> **Task statement**: In the entries below, identify every line with the string "down" and copy it.

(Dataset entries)
# # # # #

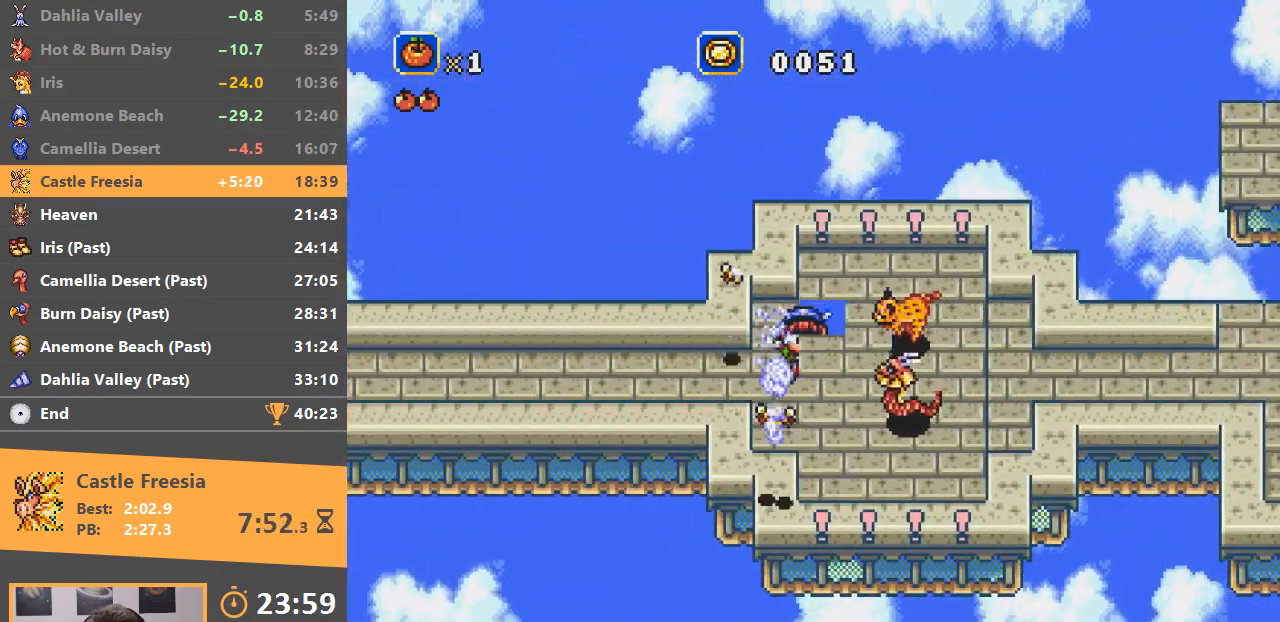
{"buttons": [], "events": [[66, "B", "down"], [133, "B", "up"], [333, "B", "down"], [467, "B", "up"]]}
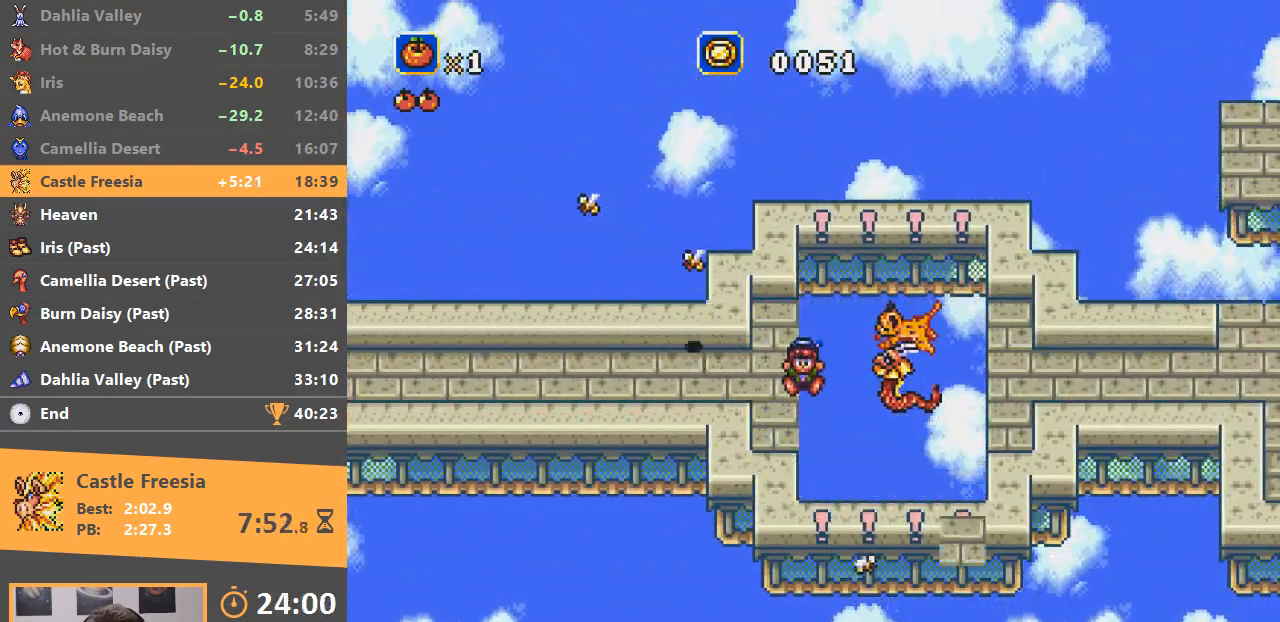
{"buttons": ["B"], "events": [[33, "B", "down"], [134, "B", "up"], [400, "B", "down"]]}
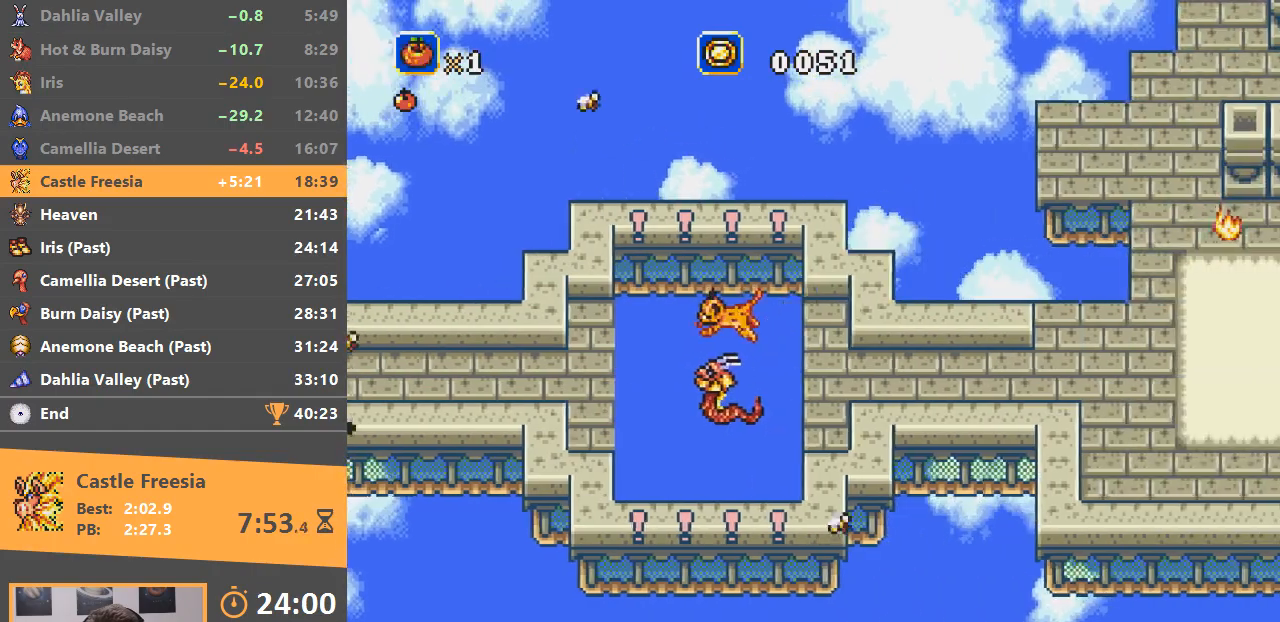
{"buttons": [], "events": [[300, "B", "up"]]}
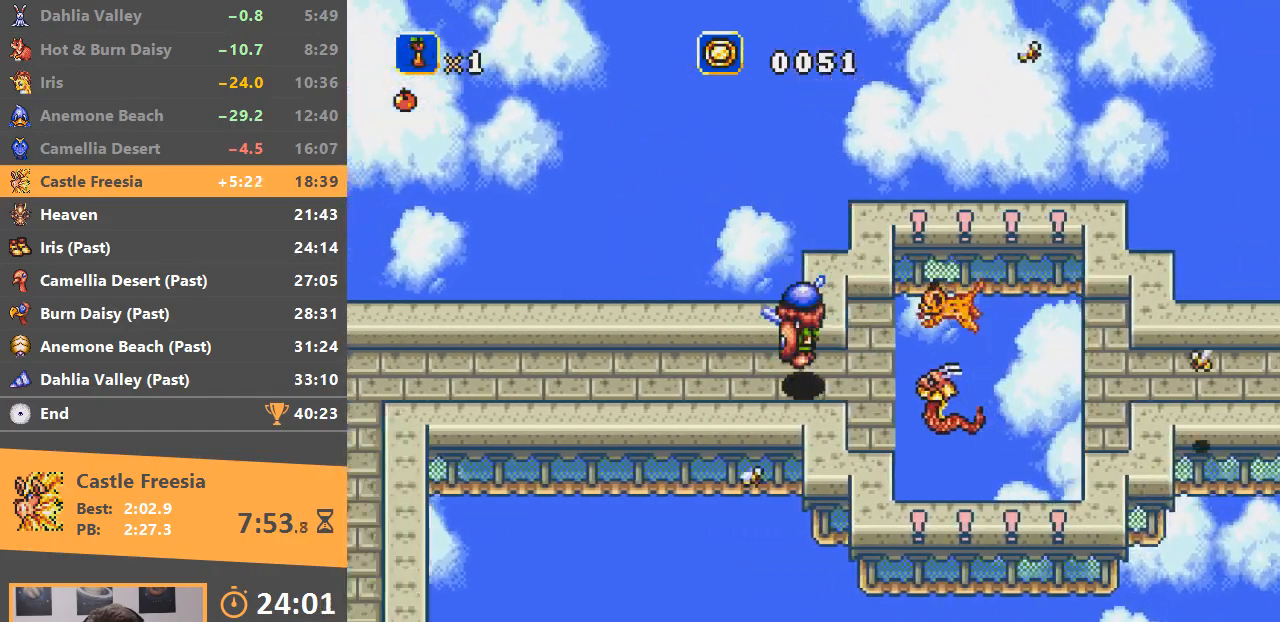
{"buttons": [], "events": []}
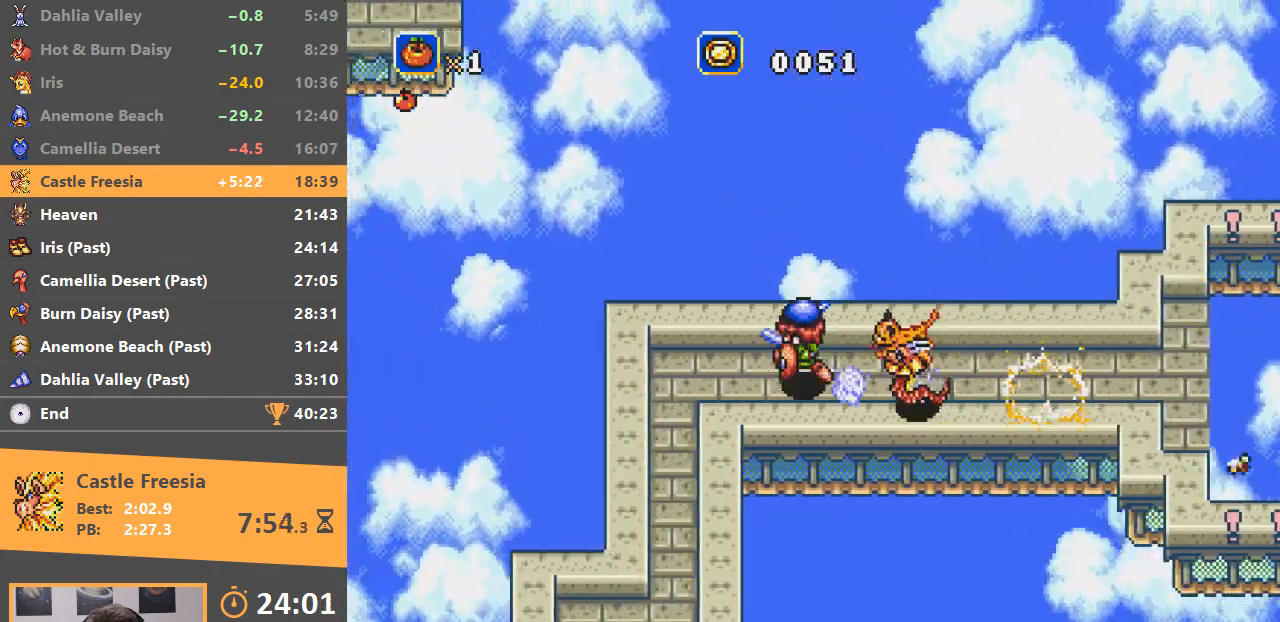
{"buttons": [], "events": []}
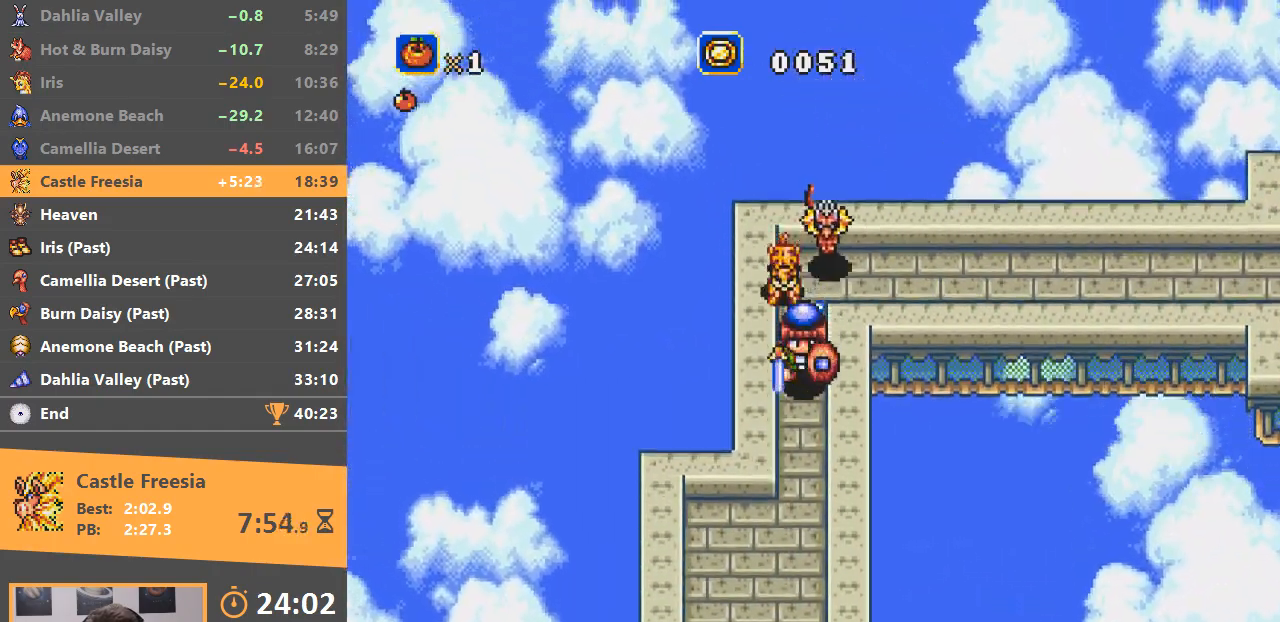
{"buttons": [], "events": [[234, "B", "down"], [384, "B", "up"]]}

# # # # #

> **Answer to this task**:
{"buttons": [], "events": [[66, "B", "down"], [133, "B", "up"], [333, "B", "down"], [467, "B", "up"]]}
{"buttons": ["B"], "events": [[33, "B", "down"], [134, "B", "up"], [400, "B", "down"]]}
{"buttons": [], "events": [[234, "B", "down"], [384, "B", "up"]]}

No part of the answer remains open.